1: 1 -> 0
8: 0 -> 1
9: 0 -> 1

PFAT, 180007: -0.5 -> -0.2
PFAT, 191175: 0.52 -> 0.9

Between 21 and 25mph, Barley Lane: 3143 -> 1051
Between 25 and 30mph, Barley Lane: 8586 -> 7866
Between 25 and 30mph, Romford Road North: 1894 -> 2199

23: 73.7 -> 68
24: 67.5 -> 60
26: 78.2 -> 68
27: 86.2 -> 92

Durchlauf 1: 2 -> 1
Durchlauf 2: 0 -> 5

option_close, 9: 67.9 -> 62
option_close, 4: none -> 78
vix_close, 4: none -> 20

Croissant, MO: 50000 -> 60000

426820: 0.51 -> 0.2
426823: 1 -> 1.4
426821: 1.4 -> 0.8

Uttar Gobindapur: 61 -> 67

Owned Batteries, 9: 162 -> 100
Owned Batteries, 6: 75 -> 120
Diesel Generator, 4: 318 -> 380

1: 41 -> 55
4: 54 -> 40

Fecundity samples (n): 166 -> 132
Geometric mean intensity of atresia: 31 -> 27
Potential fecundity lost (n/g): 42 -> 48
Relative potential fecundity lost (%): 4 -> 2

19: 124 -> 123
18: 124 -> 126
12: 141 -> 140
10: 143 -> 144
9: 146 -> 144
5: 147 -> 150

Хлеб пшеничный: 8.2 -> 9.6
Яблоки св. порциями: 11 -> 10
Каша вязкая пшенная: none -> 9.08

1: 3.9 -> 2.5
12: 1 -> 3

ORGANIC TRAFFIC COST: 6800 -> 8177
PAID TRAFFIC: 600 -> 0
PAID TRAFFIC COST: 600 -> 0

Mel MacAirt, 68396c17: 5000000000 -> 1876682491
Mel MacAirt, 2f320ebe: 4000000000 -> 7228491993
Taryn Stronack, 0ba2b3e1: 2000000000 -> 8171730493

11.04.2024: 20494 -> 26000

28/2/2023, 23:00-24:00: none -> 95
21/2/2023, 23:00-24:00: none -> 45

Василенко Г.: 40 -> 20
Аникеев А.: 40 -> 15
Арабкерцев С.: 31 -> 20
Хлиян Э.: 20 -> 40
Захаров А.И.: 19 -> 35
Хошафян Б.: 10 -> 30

▸ **Request**:
Copy verbatim the span of lines that begins with the line holding "11.04.2024: 20494 -> 26000" and ends at the last line of the records.

▸ **Reply to the task**:
11.04.2024: 20494 -> 26000

28/2/2023, 23:00-24:00: none -> 95
21/2/2023, 23:00-24:00: none -> 45

Василенко Г.: 40 -> 20
Аникеев А.: 40 -> 15
Арабкерцев С.: 31 -> 20
Хлиян Э.: 20 -> 40
Захаров А.И.: 19 -> 35
Хошафян Б.: 10 -> 30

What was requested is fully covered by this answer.